In December 2022, lawyers pushed their syndicate leadership to endorse thousands-strong protests in Cairo and elsewhere against a new electronic invoicing system proposed by the finance ministry.

They staged a national strike in solidarity with six detained colleagues the following month. The detainees were released within days. 

Two months later, in March 2023, Khaled el-Balshy, a leftist dissident, won the Press Syndicate election, while independent candidates won four of six contested board seats, inflicting what one observer described as “the first political defeat suffered by the regime in 10 years”. 

The regime also failed in recent attempts to impeach the Engineers Syndicate head, Tarek al-Nabarawy, who is by no means a radical but has been trying to limit the security services’ interventions in the syndicate elections.

The slow revival of dissent within professional syndicates has been coupled with an incremental increase in sporadic strikes, largely triggered by demands for pay raises amid soaring inflation.

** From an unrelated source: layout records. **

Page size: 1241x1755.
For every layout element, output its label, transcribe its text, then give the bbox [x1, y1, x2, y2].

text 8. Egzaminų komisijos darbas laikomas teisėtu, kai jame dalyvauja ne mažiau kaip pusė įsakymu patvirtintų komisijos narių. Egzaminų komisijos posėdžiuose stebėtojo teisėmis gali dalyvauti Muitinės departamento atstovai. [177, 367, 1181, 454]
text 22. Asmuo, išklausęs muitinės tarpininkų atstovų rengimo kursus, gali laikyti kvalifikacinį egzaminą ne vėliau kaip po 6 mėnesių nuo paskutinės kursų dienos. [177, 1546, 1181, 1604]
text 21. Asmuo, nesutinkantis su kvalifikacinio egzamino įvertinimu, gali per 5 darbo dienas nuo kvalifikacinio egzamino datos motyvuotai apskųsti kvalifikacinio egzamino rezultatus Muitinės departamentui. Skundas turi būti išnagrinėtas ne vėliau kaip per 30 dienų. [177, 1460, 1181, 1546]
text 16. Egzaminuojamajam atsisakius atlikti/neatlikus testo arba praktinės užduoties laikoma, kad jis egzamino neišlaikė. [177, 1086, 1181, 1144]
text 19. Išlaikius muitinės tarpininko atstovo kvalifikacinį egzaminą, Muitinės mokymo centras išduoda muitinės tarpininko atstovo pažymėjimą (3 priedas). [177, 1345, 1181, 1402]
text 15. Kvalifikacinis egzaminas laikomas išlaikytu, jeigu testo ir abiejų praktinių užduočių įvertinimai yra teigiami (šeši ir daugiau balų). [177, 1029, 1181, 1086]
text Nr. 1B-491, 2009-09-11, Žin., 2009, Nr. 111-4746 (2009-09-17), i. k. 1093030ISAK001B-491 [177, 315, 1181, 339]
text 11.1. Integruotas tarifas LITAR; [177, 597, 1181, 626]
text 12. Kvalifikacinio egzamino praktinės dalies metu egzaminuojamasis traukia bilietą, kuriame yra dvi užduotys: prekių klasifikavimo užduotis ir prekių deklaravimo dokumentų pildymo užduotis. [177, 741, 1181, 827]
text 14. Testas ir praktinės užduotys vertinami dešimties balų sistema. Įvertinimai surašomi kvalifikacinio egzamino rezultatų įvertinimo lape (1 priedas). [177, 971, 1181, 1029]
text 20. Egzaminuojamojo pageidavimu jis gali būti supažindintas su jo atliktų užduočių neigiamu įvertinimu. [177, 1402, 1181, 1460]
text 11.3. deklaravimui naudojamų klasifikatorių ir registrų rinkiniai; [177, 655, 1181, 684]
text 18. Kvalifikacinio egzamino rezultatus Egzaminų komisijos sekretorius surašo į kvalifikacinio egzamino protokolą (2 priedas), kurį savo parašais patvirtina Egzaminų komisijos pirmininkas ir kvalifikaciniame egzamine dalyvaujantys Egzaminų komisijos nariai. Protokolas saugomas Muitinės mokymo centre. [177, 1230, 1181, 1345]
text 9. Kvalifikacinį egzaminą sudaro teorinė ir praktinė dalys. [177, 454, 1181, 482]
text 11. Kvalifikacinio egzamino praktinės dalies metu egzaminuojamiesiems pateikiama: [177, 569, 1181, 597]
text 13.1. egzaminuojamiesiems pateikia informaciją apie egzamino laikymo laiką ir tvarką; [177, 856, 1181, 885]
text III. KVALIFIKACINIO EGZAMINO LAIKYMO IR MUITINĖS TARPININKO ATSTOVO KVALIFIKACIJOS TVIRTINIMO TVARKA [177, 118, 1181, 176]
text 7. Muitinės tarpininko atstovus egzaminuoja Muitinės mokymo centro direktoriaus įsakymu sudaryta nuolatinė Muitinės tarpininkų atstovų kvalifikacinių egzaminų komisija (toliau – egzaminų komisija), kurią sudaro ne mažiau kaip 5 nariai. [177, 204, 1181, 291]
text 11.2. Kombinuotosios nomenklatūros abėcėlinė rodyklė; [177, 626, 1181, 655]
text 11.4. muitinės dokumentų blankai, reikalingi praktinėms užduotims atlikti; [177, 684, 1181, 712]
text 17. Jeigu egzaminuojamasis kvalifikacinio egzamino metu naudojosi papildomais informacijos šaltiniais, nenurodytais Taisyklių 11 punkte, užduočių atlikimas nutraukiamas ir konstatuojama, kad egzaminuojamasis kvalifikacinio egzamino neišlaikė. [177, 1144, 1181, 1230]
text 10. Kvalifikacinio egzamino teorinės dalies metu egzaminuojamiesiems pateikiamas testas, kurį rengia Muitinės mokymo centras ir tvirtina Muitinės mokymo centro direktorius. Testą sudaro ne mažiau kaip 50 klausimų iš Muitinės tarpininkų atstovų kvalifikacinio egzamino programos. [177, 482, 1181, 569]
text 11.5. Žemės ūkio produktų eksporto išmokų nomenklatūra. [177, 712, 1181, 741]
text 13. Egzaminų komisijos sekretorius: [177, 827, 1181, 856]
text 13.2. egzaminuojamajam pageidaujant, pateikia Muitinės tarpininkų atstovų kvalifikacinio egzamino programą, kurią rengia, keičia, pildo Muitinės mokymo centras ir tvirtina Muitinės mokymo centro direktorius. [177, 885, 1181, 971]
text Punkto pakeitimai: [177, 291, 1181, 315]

But many veteran labour organisers have retired, passed away, or been targeted in post-coup crackdowns. Their absence, and the absence of independent unions and the activist networks that evolved during the decade of struggles before the coup, is strongly felt. The current industrial actions, at least for now, lack the experienced cadres and solidarity networks that can link struggles together. 

Whether there is an organised opposition or not, social outbursts are inevitable, since Egypt’s economic policies are failing to deliver. The regime has no civil society to absorb or deflect dissent, and no broad class alliance invested in its survival. The only social contract that exists is repression in exchange for nothing. 

Such a toxic formula might have enabled the New Republic to survive for a decade, but makes it vulnerable to implosion if society erupts or foreign cash dries up. 

The views expressed in this article belong to the author and do not necessarily reflect the editorial policy of Middle East Eye.